FASB Alters SPE Rules, Limits Disclosures
Bankers may soon have to think about restructuring existing qualifying special purpose entities, even though the Financial Accounting Standards Board grandfathered those structures, in order to comply with new accounting going ahead.
According to project manager Halsey Bullen, the board’s decision March 10 on guidance to implement the amendment to FAS 125 is similar to Emerging Issues Task Force (EITF) Issue No. 97-6. That issue grandfathered previous transfers to existing structures. Likewise, the new guidance would impose no retroactive accounting changes on existing SPEs. However, Bullen cautioned, existing securities structures to which transfers will be made in future may have to be altered to meet the new accounting requirement.
The guidance will mainly affect revolving period securitizations such as portfolios of credit card loans or home equity loans, Bullen said.
The board will discuss the effective date for the new amendment in a future meeting, possibly March 24. Previously the board had said the amendment would be effective at the end of this year. It recanted, however, because work on the amendment fell behind, and the completed document still must be approved by the board, go through a comment period and the issues must all be reexamined by the board.
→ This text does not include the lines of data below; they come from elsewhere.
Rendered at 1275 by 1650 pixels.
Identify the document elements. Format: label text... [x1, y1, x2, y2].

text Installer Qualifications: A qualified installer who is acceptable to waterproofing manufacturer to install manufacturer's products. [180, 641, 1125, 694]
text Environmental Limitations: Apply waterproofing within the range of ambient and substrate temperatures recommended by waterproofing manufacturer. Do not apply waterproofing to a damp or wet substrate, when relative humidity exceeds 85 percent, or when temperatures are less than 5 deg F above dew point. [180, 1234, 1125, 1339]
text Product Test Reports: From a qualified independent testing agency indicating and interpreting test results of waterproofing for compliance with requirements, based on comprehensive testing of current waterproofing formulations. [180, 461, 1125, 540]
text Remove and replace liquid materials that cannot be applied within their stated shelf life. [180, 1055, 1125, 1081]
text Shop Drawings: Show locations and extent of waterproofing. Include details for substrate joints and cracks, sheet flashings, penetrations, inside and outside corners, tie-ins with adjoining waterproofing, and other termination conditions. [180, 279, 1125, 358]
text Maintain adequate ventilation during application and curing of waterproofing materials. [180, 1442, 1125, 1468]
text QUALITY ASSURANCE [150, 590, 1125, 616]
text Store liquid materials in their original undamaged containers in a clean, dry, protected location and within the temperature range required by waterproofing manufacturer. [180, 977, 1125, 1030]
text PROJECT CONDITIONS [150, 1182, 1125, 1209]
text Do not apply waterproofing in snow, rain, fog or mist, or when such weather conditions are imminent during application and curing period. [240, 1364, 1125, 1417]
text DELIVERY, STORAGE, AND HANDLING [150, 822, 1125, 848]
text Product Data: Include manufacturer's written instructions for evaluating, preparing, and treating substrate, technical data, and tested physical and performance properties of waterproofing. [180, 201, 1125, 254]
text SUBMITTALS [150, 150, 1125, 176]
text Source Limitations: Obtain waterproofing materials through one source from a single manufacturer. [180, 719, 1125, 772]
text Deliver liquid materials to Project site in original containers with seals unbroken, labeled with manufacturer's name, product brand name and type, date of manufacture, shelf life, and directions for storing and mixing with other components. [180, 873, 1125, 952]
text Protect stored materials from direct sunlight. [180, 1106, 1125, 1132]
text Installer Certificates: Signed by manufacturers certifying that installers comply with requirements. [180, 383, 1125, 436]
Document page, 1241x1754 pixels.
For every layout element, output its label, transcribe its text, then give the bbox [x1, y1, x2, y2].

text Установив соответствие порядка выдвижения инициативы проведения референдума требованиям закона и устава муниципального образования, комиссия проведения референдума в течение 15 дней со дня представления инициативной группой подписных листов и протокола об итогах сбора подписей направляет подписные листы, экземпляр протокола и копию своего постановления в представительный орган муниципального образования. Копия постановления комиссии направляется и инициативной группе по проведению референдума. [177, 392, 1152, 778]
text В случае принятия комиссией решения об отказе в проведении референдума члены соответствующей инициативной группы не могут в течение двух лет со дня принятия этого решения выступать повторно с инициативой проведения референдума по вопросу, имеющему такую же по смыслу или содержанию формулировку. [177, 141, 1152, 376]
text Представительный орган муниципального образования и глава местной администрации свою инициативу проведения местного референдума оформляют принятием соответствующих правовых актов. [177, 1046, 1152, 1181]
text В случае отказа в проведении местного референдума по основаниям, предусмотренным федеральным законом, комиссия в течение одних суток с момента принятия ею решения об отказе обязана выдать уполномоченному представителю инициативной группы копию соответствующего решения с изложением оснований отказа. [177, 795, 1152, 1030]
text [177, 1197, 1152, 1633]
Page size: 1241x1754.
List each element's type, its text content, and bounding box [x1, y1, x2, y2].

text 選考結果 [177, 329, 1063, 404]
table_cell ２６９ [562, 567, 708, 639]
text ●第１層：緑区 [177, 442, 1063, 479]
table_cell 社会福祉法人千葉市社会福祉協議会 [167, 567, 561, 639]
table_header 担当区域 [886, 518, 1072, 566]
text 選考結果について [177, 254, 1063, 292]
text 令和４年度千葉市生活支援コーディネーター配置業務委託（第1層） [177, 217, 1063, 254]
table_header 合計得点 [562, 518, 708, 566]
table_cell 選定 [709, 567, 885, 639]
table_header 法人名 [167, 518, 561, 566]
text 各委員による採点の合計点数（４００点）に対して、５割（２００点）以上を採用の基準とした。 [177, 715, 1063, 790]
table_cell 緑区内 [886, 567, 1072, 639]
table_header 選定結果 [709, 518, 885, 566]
Bullen said whatever the new effective date, it would provide sufficient to give bankers time to restructure any necessary deals.
The board also limited the necessity of disclosures about characteristics, cash proceeds and gain and loss to securitizations, excluding previously-considered whole-loan sales or loan participations.
Finally, the board reaffirmed its previous stance that auditors and attorneys should make the decision whether sales treatment should be given to securitization deals done by banks subject to FDIC receivership, should the bank declare insolvency.